People v English
2012 NY Slip Op 07714 [100 AD3d 1147]
November 15, 2012
Appellate Division, Third Department
Published by New York State Law Reporting Bureau pursuant to Judiciary Law § 431.
As corrected through Wednesday, December 26, 2012
As corrected through Wednesday, December 26, 2012


The People of the State of New York, Respondent, v James E. English, Appellant.

[*1] Justin E. Giffuni, Hauppauge, for appellant.

Gerald A. Keene, District Attorney, Owego (Cheryl A. Mancini of counsel), for respondent.

Lahtinen, J. Appeal from a judgment of the County Court of Tioga County (Sgueglia, J.), rendered March 25, 2011, convicting defendant upon his plea of guilty of the crime of burglary in the second degree.

Following his participation in the break-in of a home to steal drugs, defendant pleaded guilty in March 2011 to burglary in the second degree in satisfaction of a three-count indictment. Thereafter, he was sentenced as a second felony offender to five years in prison, followed by five years of postrelease supervision. Defendant now appeals.

Defendant first contends that his plea was not knowing, voluntary and intelligent due to statements he made during his allocution that he did not remember anything about the crime. Initially we note that, as the record does not indicate that defendant either moved to withdraw his plea or vacate the judgment of conviction, this issue has not been preserved for our review (see People v Lopez, 71 NY2d 662, 665 [1988]; People v Morgan, 84 AD3d 1594, 1594 [2011], lv denied 17 NY3d 819 [2011]). In any event, to the extent that defendant's statements may have cast doubt on the intent element of the crime, we note that County Court made further inquiry to ensure a knowing and voluntary plea on the part of defendant (see People v Morgan, 84 AD3d at [*2]1594; People v Granan, 48 AD3d 975, 975-976 [2008], lv denied 10 NY3d 959 [2008]).[FN*] Inasmuch as defendant failed to express any dissatisfaction with the court's remedial action in this regard, defendant has waived any further challenge to his allocution (see People v Lopez, 71 NY2d at 668; People v Karolys, 85 AD3d 1213 [2011], lv denied 17 NY3d 818 [2011]; People v Granan, 48 AD3d at 976).

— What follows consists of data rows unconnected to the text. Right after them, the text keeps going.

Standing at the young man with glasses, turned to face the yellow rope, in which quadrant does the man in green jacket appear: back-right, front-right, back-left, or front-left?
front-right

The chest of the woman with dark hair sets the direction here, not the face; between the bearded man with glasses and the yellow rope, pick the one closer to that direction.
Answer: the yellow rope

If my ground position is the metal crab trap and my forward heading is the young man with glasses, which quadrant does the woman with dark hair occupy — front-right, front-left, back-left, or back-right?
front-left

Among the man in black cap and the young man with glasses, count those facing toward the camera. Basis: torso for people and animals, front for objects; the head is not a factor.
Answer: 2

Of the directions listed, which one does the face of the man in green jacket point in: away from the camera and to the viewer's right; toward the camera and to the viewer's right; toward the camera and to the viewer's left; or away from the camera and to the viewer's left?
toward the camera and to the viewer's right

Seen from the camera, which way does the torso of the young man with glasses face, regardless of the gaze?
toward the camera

Similarly, defendant has failed to preserve his assertion that County Court did not make an adequate inquiry into a potential intoxication defense in the absence of a motion to withdraw the plea or vacate the judgment on that ground (see People v Morgan, 84 AD3d 1594, 1594 [2011]; People v Campbell, 81 AD3d 1184, 1185 [2011]). Nonetheless, the court's questioning of defendant during the plea established that, despite his use of narcotics prior to the commission of the crime, he had formed the requisite intent to commit the crime (see People v Morgan, 84 AD3d at 1594).

Lastly, defendant's claim that he received ineffective assistance based upon the failure of counsel to advise him of a possible intoxication defense involves matters outside the record and, therefore, must be raised within the context of a CPL article 440 motion (see People v McCray, 96 AD3d 1160, 1161 [2012]; People v Underdue, 89 AD3d 1132, 1134 [2011], lv denied 19 NY3d 969 [2012]).

Mercure, J.P., Malone Jr., Stein and Egan Jr., JJ., concur. Ordered that the judgment is affirmed.

Footnotes


Footnote *: We also note that during his statement to police and his preplea investigation interview, defendant admitted his participation in the crime and the intent with which it was carried out and related specific details regarding its commission.